Obviously, the most distinctive part of the game is the ice. No other major sport in the US or even the world is played only on ice. So this separates it far from anything else. But other than that, people also love the game because of its high level of skill required in handling the puck and skating at a professional level.
Additionally, players love the hitting. Checking, hitting, and fighting have always been an integral part of hockey. In fact, it's one of the most physical sports in America. People who really want that added level of physicality take to hockey instead of basketball or baseball. It's an important feature that distinguishes the sport from anything else.
As in all sports, there are plenty of statistics for ice hockey fans to pore over as they work on formulating their betting picks. The most important ones are as follows:
This is, of course, the most basic and widely recognized stat, how many times a player scores.
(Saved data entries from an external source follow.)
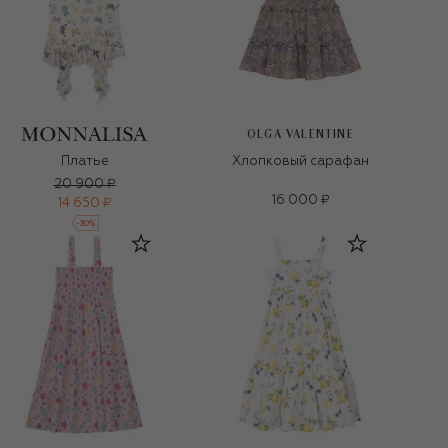
OLGA VALENTINE
Платье
Хлопковый сарафан
20 900 ₽
16 000 ₽
14 650 ₽
-
30
%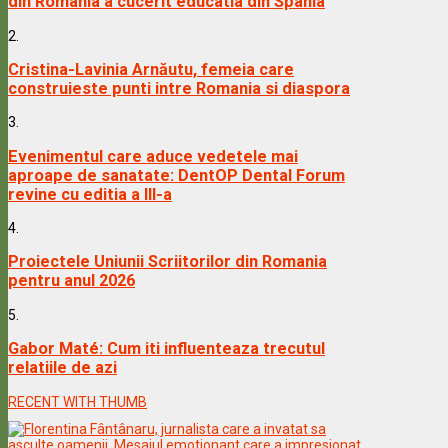
din Romania a cucerit educatia din Spania
2.
Cristina-Lavinia Arnăutu, femeia care
construieste punti intre Romania si diaspora
3.
Evenimentul care aduce vedetele mai
aproape de sanatate: DentOP Dental Forum
revine cu editia a III-a
4.
Proiectele Uniunii Scriitorilor din Romania
pentru anul 2026
5.
Gabor Maté: Cum iti influenteaza trecutul
relatiile de azi
RECENT WITH THUMB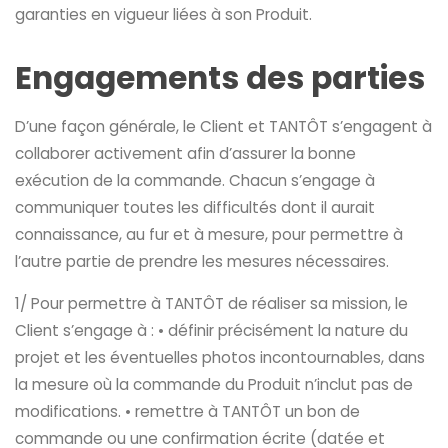
garanties en vigueur liées à son Produit.
Engagements des parties
D’une façon générale, le Client et TANTÔT s’engagent à
collaborer activement afin d’assurer la bonne
exécution de la commande. Chacun s’engage à
communiquer toutes les difficultés dont il aurait
connaissance, au fur et à mesure, pour permettre à
l’autre partie de prendre les mesures nécessaires.
1/ Pour permettre à TANTÔT de réaliser sa mission, le
Client s’engage à : • définir précisément la nature du
projet et les éventuelles photos incontournables, dans
la mesure où la commande du Produit n’inclut pas de
modifications. • remettre à TANTÔT un bon de
commande ou une confirmation écrite (datée et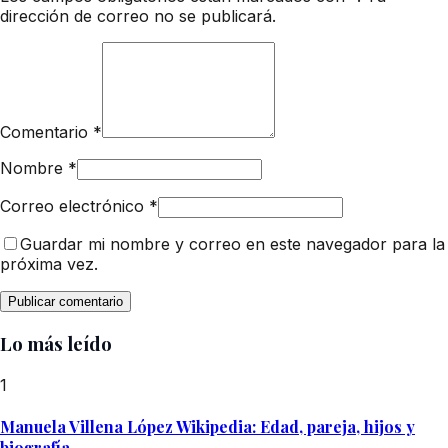
dirección de correo no se publicará.
Comentario
*
Nombre
*
Correo electrónico
*
Guardar mi nombre y correo en este navegador para la
próxima vez.
Lo más leído
1
Manuela Villena López Wikipedia: Edad, pareja, hijos y
biografía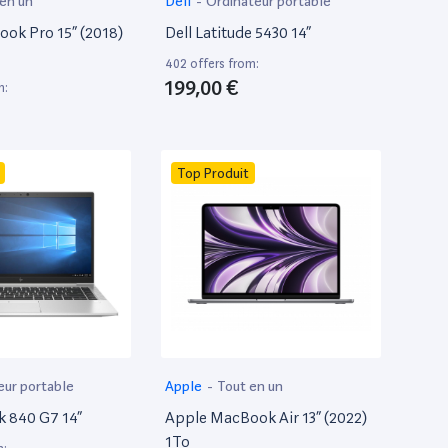
 en un
Dell
-
Ordinateur portable
ok Pro 15” (2018)
Dell Latitude 5430 14”
402 offers from:
199,00 €
m:
Top Produit
eur portable
Apple
-
Tout en un
k 840 G7 14”
Apple MacBook Air 13” (2022)
1To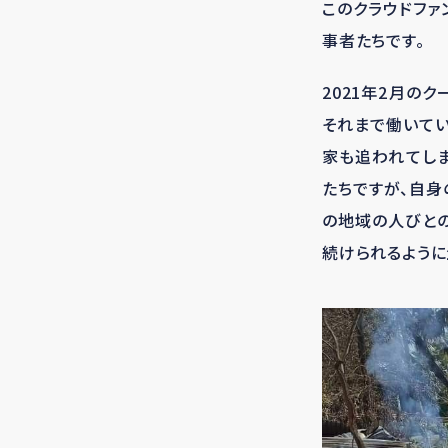
このクラウドファ
事者たちです。
2021年2月の
それまで働いて
家も追われてし
たちですが、自身
の地域の人びと
続けられるように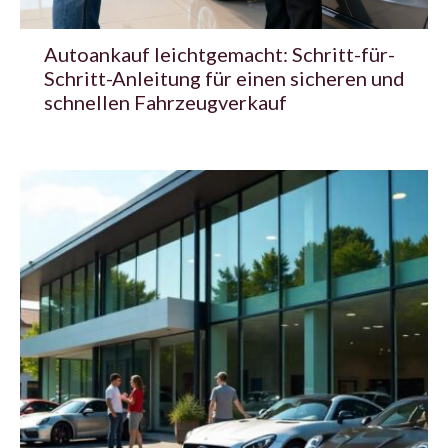
Autoankauf leichtgemacht: Schritt-für-
Schritt-Anleitung für einen sicheren und
schnellen Fahrzeugverkauf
Assists are another classic stat across many sports. However, they work slightly differently in hockey because it is not just the player who passed to the goal-scorer. The player who passed to the assister also gets credit.
A player’s total points are their goals and assists combined.
As in other sports, the plus-minus measures how effective the team is when a certain player is on the ice. In hockey, if a player’s team scores when he is on the ice, he gets plus a point. If they get scored on, he gets a point taken away. However, these only count in non-power play scenarios.
Wins and Losses
In terms of team stats in hockey, there are the wins and losses for the season, but since so many games go into overtime, overtime losses are a separate category from losses, showing that they tied in regular time and only lost in a shootout or OT.
And then there are tons of other stats measuring a player’s efficiency and gameplay. These include his shooting percentage, number of shots on goal, penalty minutes per game, faceoff percentage, and more.
Popularity and Cultural Impact
As previously stated, hockey has blown up in popularity in recent years. It is finally getting the respect and popularity in the United States that it deserves. It is becoming increasingly popular for younger kids, so youth travel teams and tournaments are on the rise.
Furthermore, culturally, it has had a huge impact in the US because of how different and foreign the sport is. Ice hockey takes a lot from Canadian culture. Now that the sport is growing in America is being spread here as well. Though equally as physical, hockey does not have the same reputation as American football as being dangerous. Instead, people see it as more skillful. Hockey has been growing at a great rate and is expected to continue doing so.